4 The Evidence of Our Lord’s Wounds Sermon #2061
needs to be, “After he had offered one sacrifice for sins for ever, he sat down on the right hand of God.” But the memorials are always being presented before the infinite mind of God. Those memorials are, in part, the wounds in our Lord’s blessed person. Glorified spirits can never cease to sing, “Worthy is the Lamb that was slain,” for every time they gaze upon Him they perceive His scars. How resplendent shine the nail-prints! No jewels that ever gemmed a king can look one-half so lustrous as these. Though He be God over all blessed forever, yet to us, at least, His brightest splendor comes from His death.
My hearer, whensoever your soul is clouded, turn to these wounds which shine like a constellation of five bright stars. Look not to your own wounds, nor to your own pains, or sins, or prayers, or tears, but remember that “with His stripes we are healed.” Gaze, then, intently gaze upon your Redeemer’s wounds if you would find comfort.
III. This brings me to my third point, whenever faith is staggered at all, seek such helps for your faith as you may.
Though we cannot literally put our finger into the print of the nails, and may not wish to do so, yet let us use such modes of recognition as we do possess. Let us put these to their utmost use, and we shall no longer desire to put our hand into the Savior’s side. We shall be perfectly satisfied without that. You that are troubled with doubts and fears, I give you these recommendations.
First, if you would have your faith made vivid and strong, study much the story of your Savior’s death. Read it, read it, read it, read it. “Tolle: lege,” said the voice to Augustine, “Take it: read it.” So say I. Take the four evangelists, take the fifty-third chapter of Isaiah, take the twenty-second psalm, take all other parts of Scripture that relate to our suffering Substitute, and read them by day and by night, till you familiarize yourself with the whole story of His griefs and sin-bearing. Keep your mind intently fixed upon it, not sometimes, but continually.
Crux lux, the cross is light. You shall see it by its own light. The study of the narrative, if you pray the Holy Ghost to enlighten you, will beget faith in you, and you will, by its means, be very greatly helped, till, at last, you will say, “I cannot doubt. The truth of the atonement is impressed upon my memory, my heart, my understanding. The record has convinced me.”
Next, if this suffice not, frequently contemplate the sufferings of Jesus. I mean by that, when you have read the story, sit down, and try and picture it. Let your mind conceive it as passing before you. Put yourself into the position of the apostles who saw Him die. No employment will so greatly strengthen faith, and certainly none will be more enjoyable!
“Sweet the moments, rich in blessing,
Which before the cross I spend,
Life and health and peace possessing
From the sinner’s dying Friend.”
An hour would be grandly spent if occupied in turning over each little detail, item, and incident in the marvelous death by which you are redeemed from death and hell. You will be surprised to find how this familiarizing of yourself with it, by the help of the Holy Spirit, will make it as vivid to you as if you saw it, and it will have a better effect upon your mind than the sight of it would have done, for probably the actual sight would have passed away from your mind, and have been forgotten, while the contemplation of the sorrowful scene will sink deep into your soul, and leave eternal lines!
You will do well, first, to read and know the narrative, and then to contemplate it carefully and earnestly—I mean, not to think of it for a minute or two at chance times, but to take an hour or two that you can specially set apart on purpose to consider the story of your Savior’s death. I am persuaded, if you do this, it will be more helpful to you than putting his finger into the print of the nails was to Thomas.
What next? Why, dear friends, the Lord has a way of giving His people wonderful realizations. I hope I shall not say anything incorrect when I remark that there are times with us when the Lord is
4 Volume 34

_Your instructions_.
The expected response is the material above given again line by line, from its first line to the line holding "Though we cannot", inclusive.

_Answer_.
4 The Evidence of Our Lord’s Wounds Sermon #2061
needs to be, “After he had offered one sacrifice for sins for ever, he sat down on the right hand of God.” But the memorials are always being presented before the infinite mind of God. Those memorials are, in part, the wounds in our Lord’s blessed person. Glorified spirits can never cease to sing, “Worthy is the Lamb that was slain,” for every time they gaze upon Him they perceive His scars. How resplendent shine the nail-prints! No jewels that ever gemmed a king can look one-half so lustrous as these. Though He be God over all blessed forever, yet to us, at least, His brightest splendor comes from His death.
My hearer, whensoever your soul is clouded, turn to these wounds which shine like a constellation of five bright stars. Look not to your own wounds, nor to your own pains, or sins, or prayers, or tears, but remember that “with His stripes we are healed.” Gaze, then, intently gaze upon your Redeemer’s wounds if you would find comfort.
III. This brings me to my third point, whenever faith is staggered at all, seek such helps for your faith as you may.
Though we cannot literally put our finger into the print of the nails, and may not wish to do so, yet let us use such modes of recognition as we do possess. Let us put these to their utmost use, and we shall no longer desire to put our hand into the Savior’s side. We shall be perfectly satisfied without that. You that are troubled with doubts and fears, I give you these recommendations.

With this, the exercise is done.